The transit industry has become a giant scam, sucking up taxpayer dollars and producing little in return. Despite declining ridership before the pandemic, subsidies were increasing until by 2019 transit agencies were spending more than a dollar subsidizing each passenger mile they carried. For perspective, subsidies to highways (which should also be eliminated) average about a penny a passenger mile. Despite subsidies, transit moved just 0.9 percent of U.S. passenger travel in 2019.
Contrary to popular belief, transit is neither good for the environment nor vital to low-income families. In 2019, transit used more energy and emitted as much or more greenhouse gases per passenger mile as the average car. Only 5 percent of workers earning under $25,000 a year took transit to work in 2019 compared with 7 percent of workers earning over $75,000 a year. Since most taxes used to support transit are regressive, the other 95 percent of low-income workers were disproportionately paying taxes to support rides that were disproportionately taken by higher-income workers.
Pandemics don't change things as much as they accelerate pre-existing trends. In this case, the pandemic has accelerated the decline of transit. With both jobs and people moving from dense cities to suburbs or smaller towns, and more people working at home, transit becomes even less relevant than it already was.
From a transportation viewpoint, the pandemic is just about over. In May, highway travel reached 96 percent of what it was before the pandemic and air travel was at 67 percent (and 74 percent in June). However, transit ridership was still only 42 percent of pre-pandemic levels.

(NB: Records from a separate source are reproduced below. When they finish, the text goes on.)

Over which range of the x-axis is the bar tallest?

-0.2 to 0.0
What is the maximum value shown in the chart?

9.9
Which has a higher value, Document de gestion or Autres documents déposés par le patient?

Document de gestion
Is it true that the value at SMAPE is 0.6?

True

Given the numbers of people who will continue to work at home at least some days a week after the pandemic, and the resulting reduction in congestion attracting people into cars who were previously riding transit to avoid congestion, I estimate transit will never return to more than 75 percent of pre-pandemic ridership.

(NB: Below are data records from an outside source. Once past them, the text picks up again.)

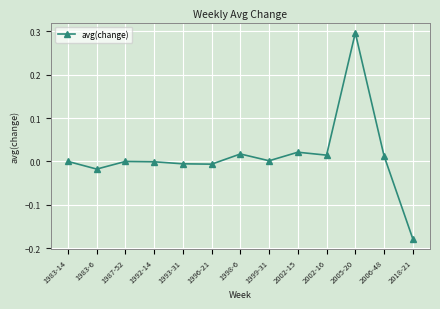

Does the chart have visible grid lines?

Yes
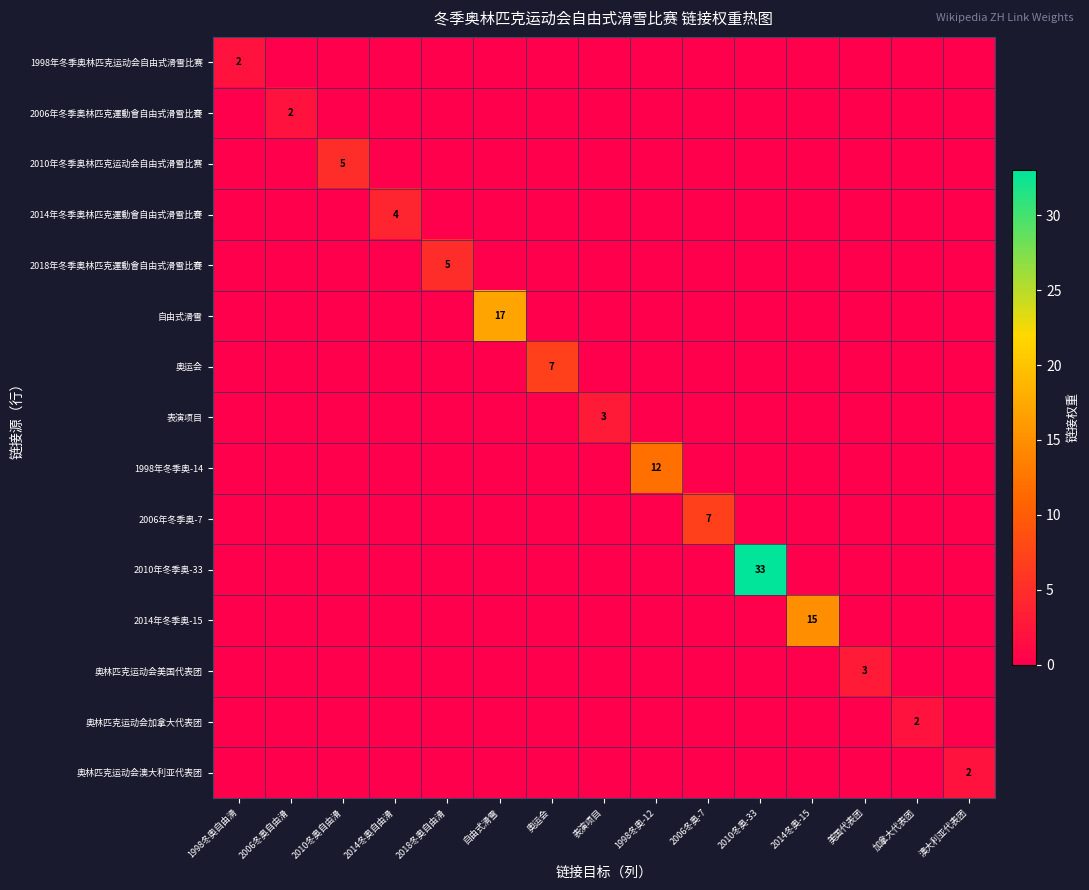

What is the difference between the maximum and second lowest values in the 自由式滑雪 series?

17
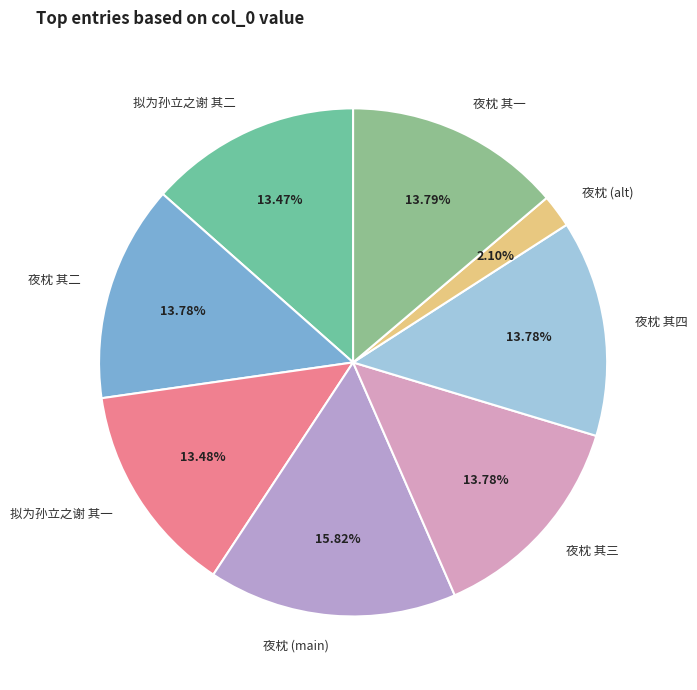

To the nearest percent, what is the average slice percentage?

12%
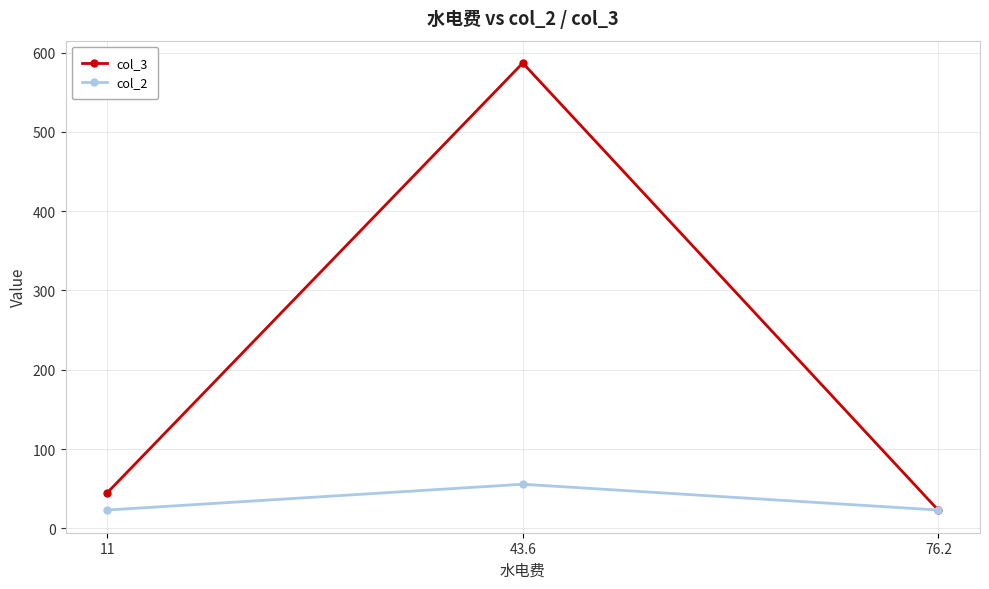

Read the col_2 value at 11.

23.0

Transit agencies are talking about free transit and spending money to increase transit frequencies and service, neither of which attract many people out of their cars. The fact is that cars give people access to many times more jobs and other economic opportunities than transit.
Instead of mounting a multi-billion-dollar program to try to rescue a dying industry, we should figure out how we can cost-effectively achieve the benefits transit was supposed to provide using more appropriate technologies. Let's make cars that are cleaner and more fuel-efficient, find low-cost ways to reduce congestion such as traffic signal coordination, and help low-income people who lack cars get access to the same transportation that the rest of us use.
The real problem with transit has not been a shortage of funds but too much money. This has made transit agencies beholden to politicians rather than transit riders. It is time to end the subsidies. Transit will survive, but without subsidies it will focus on finding cost-effective ways to help the people who need it rather than wasting money moving nearly empty trains and buses.